Israel’s ruling Likud party emailed talking points to its members blaming the synagogue mass shooting on the victims for promoting HIAS, which the party characterized as a left-wing anti-Trump organization that promotes immigration. Yoav Eliasi, a Likud member and hate rapper known as The Shadow, justified Bowers’ killing spree, which he said was a reaction to the “sick agendas” of progressive Jewish leftists. “HIAS brings in infiltrators that destroy every country. The murderer was fed up with people like you. Jews like you brought the holocaust and now you’re causing antisemitism. Stop bringing in hate money from Soros,” he said, echoing the white supremacist sentiment of the killer.

Hannah Sassaman connected the dots between the Sabbath murder of Jews to other innumerable acts of white supremacy, noting the massacre is “structurally tied” to the Kroger murders and the 2015 massacre at Emanuel AME Church in Charleston. “Jews can’t meaningfully challenge antisemitism without challenging white supremacy as a whole,” Sassaman said, underscoring the need for people to come together to organize, vote and fight racism, poverty and oppression to get through these hard times. “To end antisemitism and its murderous fruits today and in the future, we must remember how all these struggles are tied together, and face them with open eyes, and with a commitment to — as Dr. Martin Luther King, Jr. framed it —bending the arc of the moral universe towards a complete and universal peace and justice.”

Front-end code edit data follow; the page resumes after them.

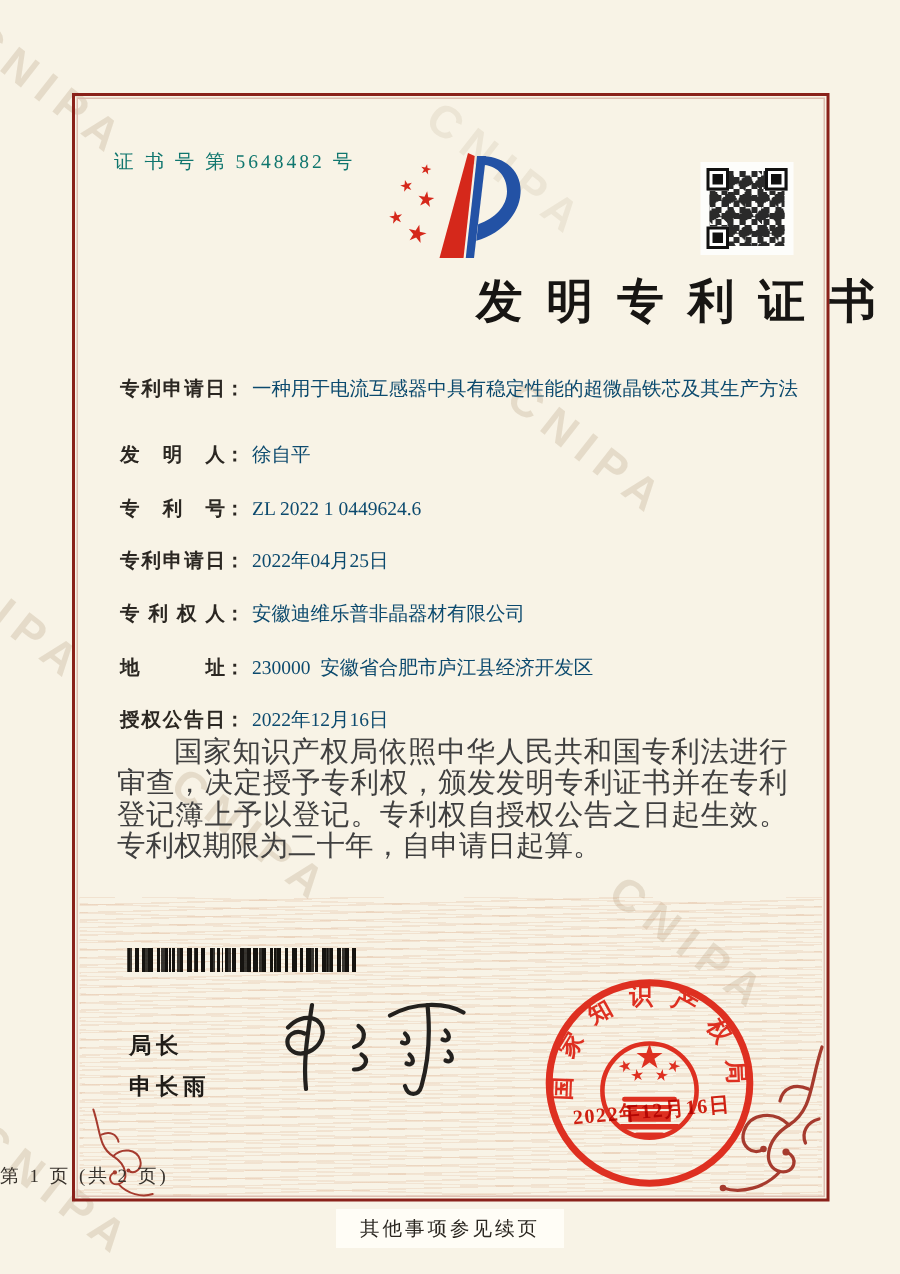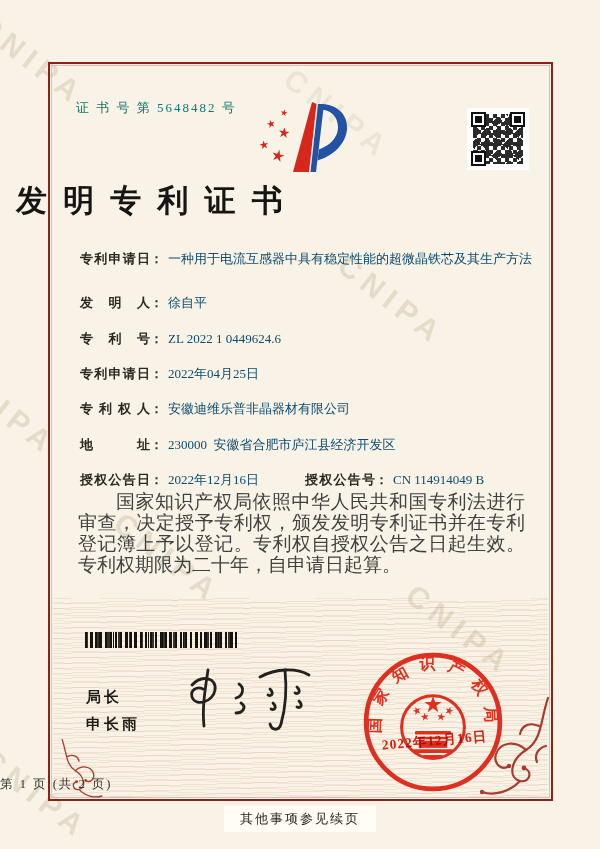--- a/index.html
+++ b/index.html
@@ -54,7 +54,7 @@
 
   .title {
     position:absolute; left:0; top:180px; width:600px;
-    text-align:left; font-size:31px; font-weight:bold; color:#171513;
+    text-align:right; font-size:31px; font-weight:bold; color:#171513;
     letter-spacing:0.52em; text-indent:0.52em;
   }
 

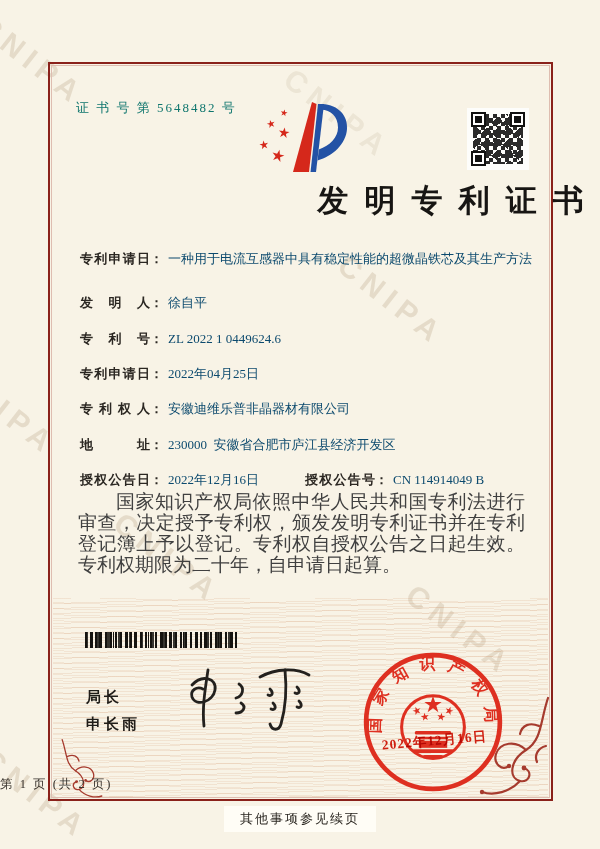--- a/index.html
+++ b/index.html
@@ -229,9 +229,6 @@
   <div class="field-row" style="top:471px">
     <span>
       <span class="flabel">授权公告日</span><span class="fcolon">：</span><span class="fvalue">2022年12月16日</span>
-    </span>
-    <span class="fgroup2">
-      <span class="flabel">授权公告号</span><span class="fcolon">：</span><span class="fvalue">CN 114914049 B</span>
     </span>
   </div>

In a seething commentary in The Forward, Lesley Williams, an African-American Jew, had a message for his white Jewish friends, who in his view cared little about the “cold blooded murder” of two Black people in Kentucky and offered little more than the “polite sympathy of outsiders.”

“A Jewish community that sincerely valued its Jews of Colors would have reacted with equal passion and sorrow to the black deaths in Louisville last week. Where were the supportive calls to your black Jewish friends, the counseling offers, the sobbing, the anger? Did you even notice?” Williams asked. “Did it ever occur to you that the rage and terror you are experiencing today is how I have felt my entire life? It is not only that you have largely ignored the anguish of your black community members, it’s that you have once again directed the focus and outrage away from anti black racism and centered it on yourselves.” Williams added that while Nazi symbols evoke past trauma for Jews, they represent a “terrifying, traumatic, unending present” for Black people. “White Jews may be shocked at this undeniable evidence of US racism; African Americans merely see more of the same. Black people did not need to be reminded by hoods and swastikas that we live in a dangerously racist country.”

A deadly week of bomb threats and racially-motivated mass shootings revealed that even in the face of white supremacist violence, the Black victims of said violence are rendered invisible, while the white supremacy itself is obfuscated and blame on the part of white supremacists is deflected.